Re: [PATCH] Check return value of fc_block_scsi_eh()

Hannes Reinecke <hare@xxxxxxx> · Fri, 15 Oct 2010 10:39:21 +0200



Mike Christie wrote:
> On 10/14/2010 01:45 AM, Hannes Reinecke wrote:
>> Mike Christie wrote:
>>> On 10/13/2010 06:42 AM, Hannes Reinecke wrote:
>>>>
>>>> fc_block_scsi_eh() might return with status FAST_IO_FAIL
>>>> indicating I/O has been terminated due to fast_io_fail timeout.
>>>> In this case the rport is still blocked, so any error recovery
>>>> will be failing on this port.
>>>> Hence each driver needs to check if the return value from
>>>> fc_block_scsi_eh() is something other than SUCCESS, in which
>>>> case it should just return with that status.
>>>> And we need to update the error handler to deal with a
>>>> status of FAST_IO_FAIL, too.

• **Tasks**
1. List every date that appears in the patch thread.
2. Reproduce the part of the patch thread that begins at the words "Hannes Reinecke <hare@xxxxxxx>" and stops after "to fast_io_fail timeout.".
These records come from a separate source, not from the patch thread.

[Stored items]
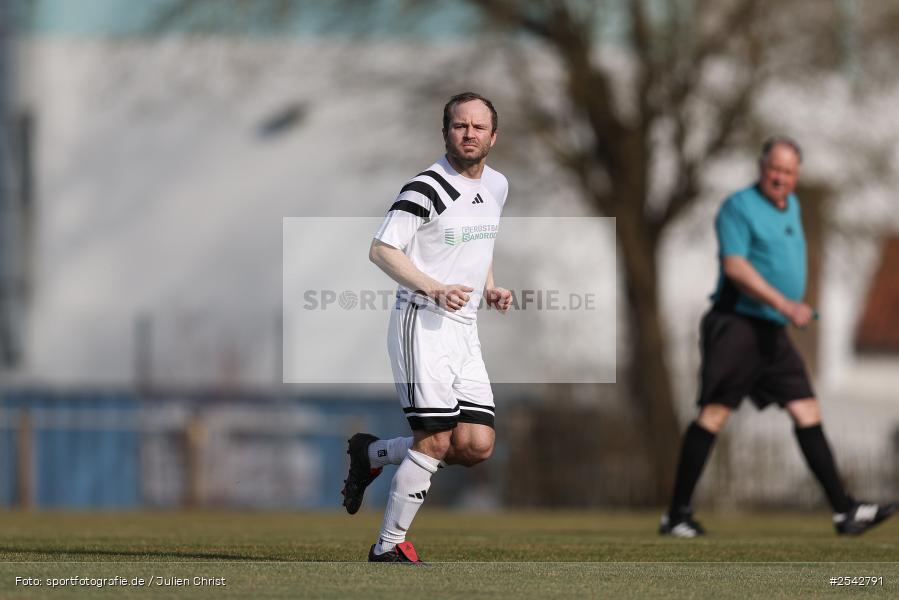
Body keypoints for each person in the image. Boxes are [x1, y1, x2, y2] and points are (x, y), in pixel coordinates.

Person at [660, 136, 897, 538]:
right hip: (736, 324)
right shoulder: (738, 207)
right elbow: (735, 266)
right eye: (774, 169)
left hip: (771, 332)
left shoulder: (795, 206)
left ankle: (844, 512)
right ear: (761, 166)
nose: (780, 177)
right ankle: (677, 515)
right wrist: (784, 304)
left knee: (806, 409)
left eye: (788, 172)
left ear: (796, 175)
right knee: (714, 414)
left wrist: (785, 309)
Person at [341, 92, 513, 563]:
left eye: (479, 127)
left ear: (493, 136)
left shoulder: (496, 185)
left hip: (464, 327)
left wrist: (490, 286)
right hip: (422, 323)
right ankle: (388, 547)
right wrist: (434, 288)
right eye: (461, 126)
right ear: (446, 133)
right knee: (435, 439)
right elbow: (382, 250)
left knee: (475, 445)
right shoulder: (425, 187)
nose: (470, 133)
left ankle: (371, 455)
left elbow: (481, 243)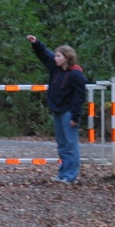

• **Results**
1. Fri, 15 Oct 2010; 10/14/2010; 10/13/2010

2.
Hannes Reinecke <hare@xxxxxxx> · Fri, 15 Oct 2010 10:39:21 +0200



Mike Christie wrote:
> On 10/14/2010 01:45 AM, Hannes Reinecke wrote:
>> Mike Christie wrote:
>>> On 10/13/2010 06:42 AM, Hannes Reinecke wrote:
>>>>
>>>> fc_block_scsi_eh() might return with status FAST_IO_FAIL
>>>> indicating I/O has been terminated due to fast_io_fail timeout.